Cardio is great — it improves cardiovascular health, increases lung capacity, lowers blood pressure and so much more. But let’s get one thing straight; more cardio is NOT the magic formula for weight loss. For years I would spend hours on the treadmill believing that I would step off 5lbs lighter and looking like a new person. Needless to say, these were not the results I found. 

Eventually I started incorporating strength training into my workouts and for the first time I actually saw changes in my body. I couldn’t believe I spent so long being afraid of weights! The beauty of strength training is that it builds lean muscle mass, which both increases metabolism and decreases fat. Lean muscle is metabolically active while fat is not. This means the more lean muscle you have, the more calories you will burn. The problem with cardio alone is that it does not build lean muscle and therefore does not improve your resting metabolic rate. 

The bottom line is that while cardio provides many health benefits, strength training is an essential component of losing weight and improving physique. Not to mention spending an hour on a treadmill can be straight up boring!  

#2: Weights Make You Bulky 

This exercise myth may be my absolute favorite! The belief that lifting weights makes women bulky and masculine has become overwhelmingly popular in the fitness industry and has created so much fear towards strength training. There are various reasons this is simply not true; starting with the fact that most women simply do not possess enough testosterone to grow huge hulk-like muscles. Building muscle is actually a long, slow process and most women don’t lift heavy (or often) enough to get bulky. Including strength training in your exercise regime helps shape your body, not make it bigger. Lifting weights provides far more benefits than simply improving body composition. It improves bone density, prevents osteoporosis, stabilizes joints, activates EPOC (the after-burn effect) and so much more. If you aren’t quite convinced after reading this — pick up a dumbbell and put it to the test! You will be blown away by the results. 

#3: Fasted Workouts are More Effective 

Exercising on an empty stomach: good or bad? First let’s talk about the difference between a fed state and a fasted state. After eating food, your body is in a fed state where it digests the food eaten and uses it as energy to fuel activity. When you haven’t eaten anything in a certain amount of time, you will enter into a fasted state. This means your body will start using its own stores for energy. So, it makes sense that if you workout in a fasted state then your body will burn more fat, right? Not necessarily. 

While fasted training does increase fat oxidation, this doesn’t directly translate to increased (body) fat loss.  Exercising on an empty stomach may increase short-term fat oxidation but that doesn’t mean anything for fat loss because it is the long-term fat balance that determines whether you are losing or gaining fat mass. 

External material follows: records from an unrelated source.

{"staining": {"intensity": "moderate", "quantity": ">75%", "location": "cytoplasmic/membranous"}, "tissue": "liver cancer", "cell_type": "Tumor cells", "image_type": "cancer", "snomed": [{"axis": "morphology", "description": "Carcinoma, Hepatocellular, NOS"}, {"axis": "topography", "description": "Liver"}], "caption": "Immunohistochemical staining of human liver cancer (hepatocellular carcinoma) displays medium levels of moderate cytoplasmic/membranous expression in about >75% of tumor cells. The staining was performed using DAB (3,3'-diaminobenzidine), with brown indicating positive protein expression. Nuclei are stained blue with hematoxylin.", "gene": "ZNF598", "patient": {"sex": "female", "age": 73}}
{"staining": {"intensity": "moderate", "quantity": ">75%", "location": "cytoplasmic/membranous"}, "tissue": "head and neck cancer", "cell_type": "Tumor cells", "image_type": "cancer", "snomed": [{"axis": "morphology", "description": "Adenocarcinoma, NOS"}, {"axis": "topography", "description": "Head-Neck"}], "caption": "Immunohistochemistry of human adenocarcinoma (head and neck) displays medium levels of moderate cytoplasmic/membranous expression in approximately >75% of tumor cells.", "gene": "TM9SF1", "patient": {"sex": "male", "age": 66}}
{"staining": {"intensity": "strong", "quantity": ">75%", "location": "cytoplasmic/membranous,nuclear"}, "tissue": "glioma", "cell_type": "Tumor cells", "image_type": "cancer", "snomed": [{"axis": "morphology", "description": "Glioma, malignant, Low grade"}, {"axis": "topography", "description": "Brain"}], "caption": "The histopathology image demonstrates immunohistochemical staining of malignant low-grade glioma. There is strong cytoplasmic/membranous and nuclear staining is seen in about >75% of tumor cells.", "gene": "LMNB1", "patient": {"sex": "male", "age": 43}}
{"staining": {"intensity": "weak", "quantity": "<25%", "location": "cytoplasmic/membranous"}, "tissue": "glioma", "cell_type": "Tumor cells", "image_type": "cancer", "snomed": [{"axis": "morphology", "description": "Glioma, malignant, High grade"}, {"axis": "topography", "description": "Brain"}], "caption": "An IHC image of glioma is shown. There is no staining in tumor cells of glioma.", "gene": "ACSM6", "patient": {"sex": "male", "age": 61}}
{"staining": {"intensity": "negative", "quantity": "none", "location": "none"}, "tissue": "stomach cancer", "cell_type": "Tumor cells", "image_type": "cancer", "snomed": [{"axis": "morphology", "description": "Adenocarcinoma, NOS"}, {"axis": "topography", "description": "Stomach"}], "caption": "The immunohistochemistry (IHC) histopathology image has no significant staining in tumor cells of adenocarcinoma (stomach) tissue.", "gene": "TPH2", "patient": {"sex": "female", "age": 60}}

I believe the popularity of fasted workouts is just another marketing tool to make people believe that weight loss is achieved through a specific workout or diet plan. The bottom line is that weight loss is a science, calories in versus calories burned. So, while it is true that fasted training may burn more fat than training while fed, if at the end of the day you are still in a calorie surplus — no amount of fasted training will matter. 

Soooooo, have you fed in to any of these myths before? If so, you are definitely not alone! There is so much false info floating around these days that it can be hard to actually know fact from fiction. That is one reason I started this blog, to help you know the truth, so you can get the results you are want without wasting time, money, or energy!